* _WORK TASK_
Could you filter the records below and keep only the lines with the word "planes"?
────────
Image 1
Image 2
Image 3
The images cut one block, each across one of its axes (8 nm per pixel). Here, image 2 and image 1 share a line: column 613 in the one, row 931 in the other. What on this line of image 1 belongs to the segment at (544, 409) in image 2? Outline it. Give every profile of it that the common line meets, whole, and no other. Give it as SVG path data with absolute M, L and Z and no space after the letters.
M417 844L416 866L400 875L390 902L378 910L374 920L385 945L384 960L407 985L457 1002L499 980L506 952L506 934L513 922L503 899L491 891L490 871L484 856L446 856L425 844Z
────────
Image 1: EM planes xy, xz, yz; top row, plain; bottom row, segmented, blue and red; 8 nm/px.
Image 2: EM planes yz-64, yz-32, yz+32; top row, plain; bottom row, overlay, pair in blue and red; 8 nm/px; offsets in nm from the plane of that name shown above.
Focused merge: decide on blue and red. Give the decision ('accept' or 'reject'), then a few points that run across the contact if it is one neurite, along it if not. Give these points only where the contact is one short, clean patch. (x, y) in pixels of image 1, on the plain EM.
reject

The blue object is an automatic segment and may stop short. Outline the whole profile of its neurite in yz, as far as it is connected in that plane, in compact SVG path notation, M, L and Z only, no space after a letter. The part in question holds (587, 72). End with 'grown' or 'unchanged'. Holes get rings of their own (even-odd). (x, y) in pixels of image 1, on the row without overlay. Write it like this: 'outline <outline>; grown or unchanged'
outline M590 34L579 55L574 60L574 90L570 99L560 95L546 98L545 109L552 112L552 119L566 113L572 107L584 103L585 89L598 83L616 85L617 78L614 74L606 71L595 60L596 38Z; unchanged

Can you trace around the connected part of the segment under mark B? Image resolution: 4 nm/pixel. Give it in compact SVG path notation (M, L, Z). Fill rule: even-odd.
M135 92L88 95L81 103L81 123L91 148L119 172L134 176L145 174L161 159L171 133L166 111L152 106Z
────────
* _OUTPUT BELOW_
Image 1: EM planes xy, xz, yz; top row, plain; bottom row, segmented, blue and red; 8 nm/px.
Image 2: EM planes yz-64, yz-32, yz+32; top row, plain; bottom row, overlay, pair in blue and red; 8 nm/px; offsets in nm from the plane of that name shown above.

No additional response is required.